Le Gouvernement complétera ce projet de loi afin de tirer les conclusions de la décision du Conseil constitutionnel n° 2020‑858/859 QPC du 2 octobre 2020 sur un autre sujet qui m'est cher : la possibilité d'un recours judiciaire pour les personnes en détention provisoire qui considèrent leurs conditions de détention indignes. Je l'ai déjà évoqué avec certains d'entre vous : au regard de la sensibilité et de la technicité juridique qu'appelle cette évolution, j'ai formulé une demande d'avis auprès du Conseil d'État. Je serai en mesure de vous proposer un amendement juridiquement solide lors de l'examen du projet de loi en séance publique.

L'article 11, enfin, crée une peine complémentaire d'interdiction de paraître dans les réseaux de transports publics, afin de sanctionner les personnes ayant commis des infractions graves ou répétées dans les transports en commun. Il s'agit de la reprise, sous une forme améliorée car plus proportionnée, d'une disposition déjà adoptée par le Parlement dans la loi du 24 décembre 2019 d'orientation des mobilités, dite « loi LOM », mais censurée en tant que cavalier par le Conseil constitutionnel. Cette disposition comble une lacune.

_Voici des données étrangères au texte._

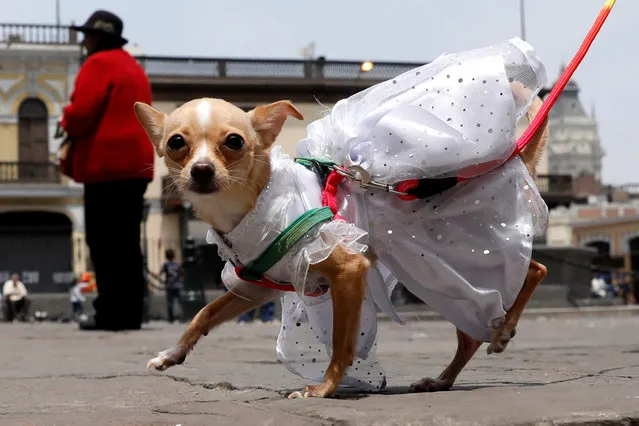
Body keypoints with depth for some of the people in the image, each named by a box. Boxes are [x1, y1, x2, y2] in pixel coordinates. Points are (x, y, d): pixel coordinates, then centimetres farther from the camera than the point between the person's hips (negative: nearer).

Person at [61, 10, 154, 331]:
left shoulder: (98, 64, -5)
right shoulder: (134, 67, 23)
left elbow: (82, 113, -16)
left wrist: (67, 124, 7)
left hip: (108, 163, -9)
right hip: (135, 163, 9)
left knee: (104, 243, -7)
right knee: (126, 242, 8)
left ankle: (112, 313, -8)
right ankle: (129, 313, 7)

Le Conseil d'État a d'ailleurs rappelé que la loi n'assurait pas « avec sécurité juridique la possibilité légale de prononcer cette peine lorsque les faits ont été commis dans des véhicules roulants ».

En conclusion, en créant le Parquet européen, ce projet de loi permet à la France de se conformer à un engagement européen qu'elle a porté avec force depuis plus de vingt ans. Améliorer le fonctionnement de notre justice pénale au regard du traitement des contentieux spécialisés les plus complexes, particulièrement en matière d'atteinte à l'environnement, c'est répondre à l'un des défis majeurs de notre époque. Nous nous proposons de les relever avec vous, dans le cadre de ce débat qui, j'en suis sûr, permettra à chacun de mesurer la force de nos propositions et de les enrichir le cas échéant.